Our current medical system is like The Love Boat, where even the Gopher thinks that the Captain is stupid, and he knows better. The captains are so busy running around trying to organize the ship, that they have no time to learn the local waters--and they have the specter of a legal suit if they put the damn ship into the shallows, let alone on the reefs. So we are paying higher and higher prices because we have turned the helm over to the pilots, and the helmsmen, the cooks who want to be captain, and we have hired the tugboats to navigate us across the deep seas. No wonder it was the Navy who has switched to a system of using family physicians the way they should be used. Psychiatrists, opthalmologists, lawyers, and accountants all have their captains and their pilots, their tugboats and tow boats, because they are complex systems. How much more do we need a family physician for systems biology to really be applied to our health? Instead of it being known as the field where the least intelligent students wind up--as it was in my day, and as far as I can see, still is treated like everyone else can do it better---it should be where we encourage our best and brightest to put their skills. We have encouraged the splitting of medicine for six decades, now is the time to encourage the integration of medicine. Get the captain out of the office, off the phone, and back guiding the helmsman, and on the bridge of the ship where he/she can see the big picture!
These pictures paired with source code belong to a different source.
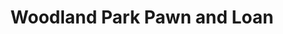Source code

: ---
title: "Woodland Park Pawn and Loan"
url: /woodland-park/woodland-park-pawn-and-loan/
shop: Leiher
---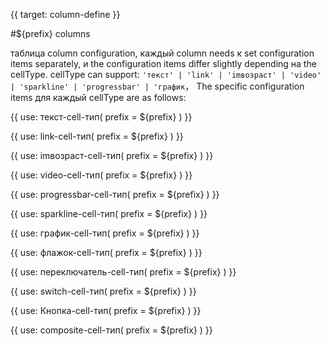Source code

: {{ target: column-define }}

#${prefix} columns

таблица column configuration, каждый column needs к set configuration items separately, и the configuration items differ slightly depending на the cellType. cellType can support: `'текст' | 'link' | 'imвозраст' | 'video' | 'sparkline' | 'progressbar' | 'график`， The specific configuration items для каждый cellType are as follows:

{{ use: текст-cell-тип(
    prefix = ${prefix}
) }}

{{ use: link-cell-тип(
    prefix = ${prefix}
) }}

{{ use: imвозраст-cell-тип(
    prefix = ${prefix}
) }}

{{ use: video-cell-тип(
    prefix = ${prefix}
) }}

{{ use: progressbar-cell-тип(
    prefix = ${prefix}
) }}

{{ use: sparkline-cell-тип(
    prefix = ${prefix}
) }}

{{ use: график-cell-тип(
    prefix = ${prefix}
) }}

{{ use: флажок-cell-тип(
    prefix = ${prefix}
) }}

{{ use: переключатель-cell-тип(
    prefix = ${prefix}
) }}

{{ use: switch-cell-тип(
    prefix = ${prefix}
) }}

{{ use: Кнопка-cell-тип(
    prefix = ${prefix}
) }}

{{ use: composite-cell-тип(
    prefix = ${prefix}
) }}
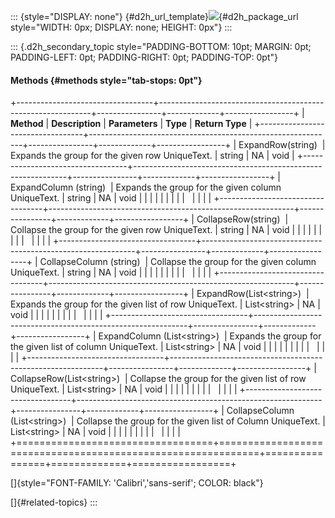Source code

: ::: {style="DISPLAY: none"}
[](ms-xhelp:///?Id=d2h_url_template){#d2h_url_template}![](!package_url!){#d2h_package_url style="WIDTH: 0px; DISPLAY: none; HEIGHT: 0px"}
:::

::: {.d2h_secondary_topic style="PADDING-BOTTOM: 10pt; MARGIN: 0pt; PADDING-LEFT: 0pt; PADDING-RIGHT: 0pt; PADDING-TOP: 0pt"}
#### Methods {#methods style="tab-stops: 0pt"}

+----------------------------------+-------------------------------------------------------------+----------------+-------------+-----------------+
| **Method**                       | **Description**                                             | **Parameters** | **Type**    | **Return Type** |
+----------------------------------+-------------------------------------------------------------+----------------+-------------+-----------------+
| ExpandRow(string)                | Expands the group for the given row UniqueText.             | string         | NA          | void            |
+----------------------------------+-------------------------------------------------------------+----------------+-------------+-----------------+
| ExpandColumn (string)            | Expands the group for the given column UniqueText.          | string         | NA          | void            |
|                                  |                                                             |                |             |                 |
|                                  |                                                             |                |             |                 |
+----------------------------------+-------------------------------------------------------------+----------------+-------------+-----------------+
| CollapseRow(string)              | Collapse the group for the given row UniqueText.            | string         | NA          | void            |
|                                  |                                                             |                |             |                 |
|                                  |                                                             |                |             |                 |
+----------------------------------+-------------------------------------------------------------+----------------+-------------+-----------------+
| CollapseColumn (string)          | Collapse the group for the given column UniqueText.         | string         | NA          | void            |
|                                  |                                                             |                |             |                 |
|                                  |                                                             |                |             |                 |
+----------------------------------+-------------------------------------------------------------+----------------+-------------+-----------------+
| ExpandRow(List\<string\>)        | Expands the group for the given list of row UniqueText.     | List\<string\> | NA          | void            |
|                                  |                                                             |                |             |                 |
|                                  |                                                             |                |             |                 |
+----------------------------------+-------------------------------------------------------------+----------------+-------------+-----------------+
| ExpandColumn (List\<string\>)    | Expands the group for the given list of column UniqueText.  | List\<string\> | NA          | void            |
|                                  |                                                             |                |             |                 |
|                                  |                                                             |                |             |                 |
+----------------------------------+-------------------------------------------------------------+----------------+-------------+-----------------+
| CollapseRow(List\<string\>)      | Collapse the group for the given list of row UniqueText.    | List\<string\> | NA          | void            |
|                                  |                                                             |                |             |                 |
|                                  |                                                             |                |             |                 |
+----------------------------------+-------------------------------------------------------------+----------------+-------------+-----------------+
| CollapseColumn (List\<string\>)  | Collapse the group for the given list of Column UniqueText. | List\<string\> | NA          | void            |
|                                  |                                                             |                |             |                 |
|                                  |                                                             |                |             |                 |
+==================================+=============================================================+================+=============+=================+

[]{style="FONT-FAMILY: 'Calibri','sans-serif'; COLOR: black"} 

[]{#related-topics}
:::
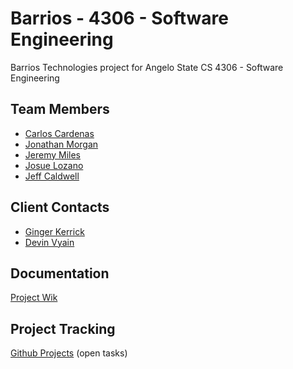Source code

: # Barrios - 4306 - Software Engineering
Barrios Technologies project for Angelo State CS 4306 - Software Engineering

## Team Members
- [Carlos Cardenas](https://github.com/arcxcc)
- [Jonathan Morgan](https://github.com/jmorgan28-01)
- [Jeremy Miles](https://github.com/jeremymiles)
- [Josue Lozano](https://github.com/jlozano23)
- [Jeff Caldwell](https://github.com/nemo-omen)

## Client Contacts
- [Ginger Kerrick]()
- [Devin Vyain]()

## Documentation
[Project Wik](https://github.com/4306-team-noname/barrios/wiki)

## Project Tracking
[Github Projects](https://github.com/4306-team-noname/barrios/projects?query=is%3Aopen) (open tasks)
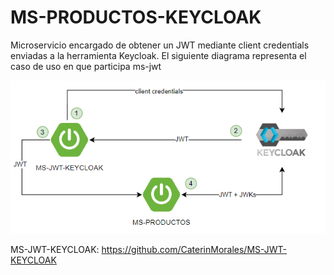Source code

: # MS-PRODUCTOS-KEYCLOAK
Microservicio encargado de obtener un JWT mediante client credentials enviadas a la herramienta Keycloak. El siguiente diagrama representa el caso de uso en que participa ms-jwt

![Texto alternativo](src/main/java/com/cmorales/poc/images/diagram.png)

MS-JWT-KEYCLOAK: https://github.com/CaterinMorales/MS-JWT-KEYCLOAK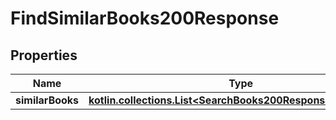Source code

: 
# FindSimilarBooks200Response

## Properties
Name | Type | Description | Notes
------------ | ------------- | ------------- | -------------
**similarBooks** | [**kotlin.collections.List&lt;SearchBooks200ResponseBooksInner&gt;**](SearchBooks200ResponseBooksInner.md) |  |  [optional]



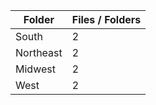 | Folder    |   Files / Folders |
|-----------|-------------------|
| South     |                 2 |
| Northeast |                 2 |
| Midwest   |                 2 |
| West      |                 2 |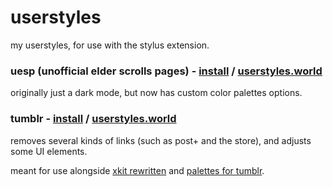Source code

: # userstyles

my userstyles, for use with the stylus extension.

### uesp (unofficial elder scrolls pages) - [install](https://github.com/deerszn/userstyles/raw/main/uesp/uesp.user.css) / [userstyles.world](https://userstyles.world/style/7804/snk-uesp)

originally just a dark mode, but now has custom color palettes options.

### tumblr - [install](https://github.com/deerszn/userstyles/raw/main/tumblr/tumblr.user.css) / [userstyles.world](https://userstyles.world/style/10542/snk-tumblr)

removes several kinds of links (such as post+ and the store), and adjusts some UI elements.

meant for use alongside [xkit rewritten](https://github.com/AprilSylph/XKit-Rewritten) and [palettes for tumblr](https://github.com/AprilSylph/Palettes-for-Tumblr).
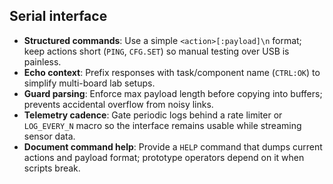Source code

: ## Serial interface

- **Structured commands**: Use a simple `<action>[:payload]\n` format; keep actions short (`PING`, `CFG.SET`) so manual testing over USB is painless.
- **Echo context**: Prefix responses with task/component name (`CTRL:OK`) to simplify multi-board lab setups.
- **Guard parsing**: Enforce max payload length before copying into buffers; prevents accidental overflow from noisy links.
- **Telemetry cadence**: Gate periodic logs behind a rate limiter or `LOG_EVERY_N` macro so the interface remains usable while streaming sensor data.
- **Document command help**: Provide a `HELP` command that dumps current actions and payload format; prototype operators depend on it when scripts break.
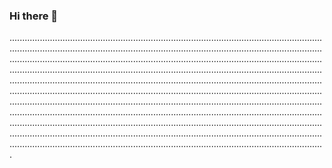 ### Hi there 👋

.....................................................................................................................................................................................................................................................................................................................................................................................................................................................................................................................................................................................................................................................................................................................................................................................................................................................................................................................................................................................................................................................................................................................................................................................................................................................................................................................................................................................................................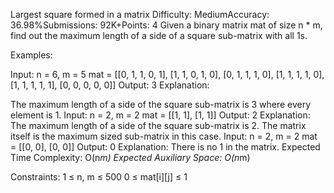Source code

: Largest square formed in a matrix
Difficulty: MediumAccuracy: 36.98%Submissions: 92K+Points: 4
Given a binary matrix mat of size n * m, find out the maximum length of a side of a square sub-matrix with all 1s.

Examples:

Input: n = 6, m = 5
mat = [[0, 1, 1, 0, 1], 
       [1, 1, 0, 1, 0],
       [0, 1, 1, 1, 0],
       [1, 1, 1, 1, 0],
       [1, 1, 1, 1, 1],
       [0, 0, 0, 0, 0]]
Output: 3
Explanation: 

The maximum length of a side of the square sub-matrix is 3 where every element is 1.
Input: n = 2, m = 2
mat = [[1, 1], 
       [1, 1]]
Output: 2
Explanation: The maximum length of a side of the square sub-matrix is 2. The matrix itself is the maximum sized sub-matrix in this case.
Input: n = 2, m = 2
mat = [[0, 0], 
       [0, 0]]
Output: 0
Explanation: There is no 1 in the matrix.
Expected Time Complexity: O(n*m)
Expected Auxiliary Space: O(n*m)

Constraints:
1 ≤ n, m ≤ 500
0 ≤ mat[i][j] ≤ 1 

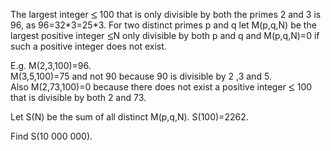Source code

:   <p>  The largest integer <img src='images/symbol_le.gif' width='10' height='12' alt='&le;' border='0' style='vertical-align:middle;' /> 100 that is only divisible by both the primes 2 and 3 is 96, as 96=32*3=25*3.  For two distinct primes p and q let M(p,q,N) be the largest positive integer <img src='images/symbol_le.gif' width='10' height='12' alt='&le;' border='0' style='vertical-align:middle;' />N only divisible  by both p and q and M(p,q,N)=0 if such a positive integer does not exist.  </p>  <p>  E.g. M(2,3,100)=96.<br/>   M(3,5,100)=75 and not 90 because 90 is divisible by 2 ,3 and 5.<br/>  Also M(2,73,100)=0 because there does not exist a positive integer <img src='images/symbol_le.gif' width='10' height='12' alt='&le;' border='0' style='vertical-align:middle;' /> 100 that is divisible by both 2 and 73.  </p>  <p>  Let S(N) be the sum of all distinct M(p,q,N).  S(100)=2262.  </p>  <p>  Find S(10 000 000).  </p>            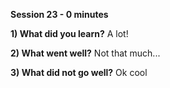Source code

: **Session 23 - 0 minutes**

**1) What did you learn?**
A lot!

**2) What went well?**
Not that much...

**3) What did not go well?**
Ok cool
Yes, we can use PAs, NPs, genetic counselors, dieticians, physical therapists, respiratory therapists, psychologists, and a whole host of other paraprofessionals, but we need to put a Captain who knows the whole ship at the top and make the pilots answer to him or her, and he deserves to be paid according to his broad expertise.
Okay, enough of the Joe Morris--that's what my family calls me when I get on my soapbox, after my grandfather who wrote frequent letters to the local papers. He finally started his own blog--a weekly column for the small town paper. I am SO much like him in so many ways. He encouraged me when my own father would have held me down. I wish I could have seen how much then, and told him so.
Where can we do service? Charity starts at home--what can I do to improve my field and utilize peoples' talents the best and encourage the people with whom I work to be their best? What can I do to help my family be the best they can be? There will be limits depending on how receptive people are and how diplomatic you can be.
Once you have done your best with that, then look to society and see what you can do there that feeds your soul with the joy of giving, what is important to you. Answer the question, "How can I make a lasting difference?" Meanwhile, support your own spirituality, for service done without humility often creates more evil than it does good.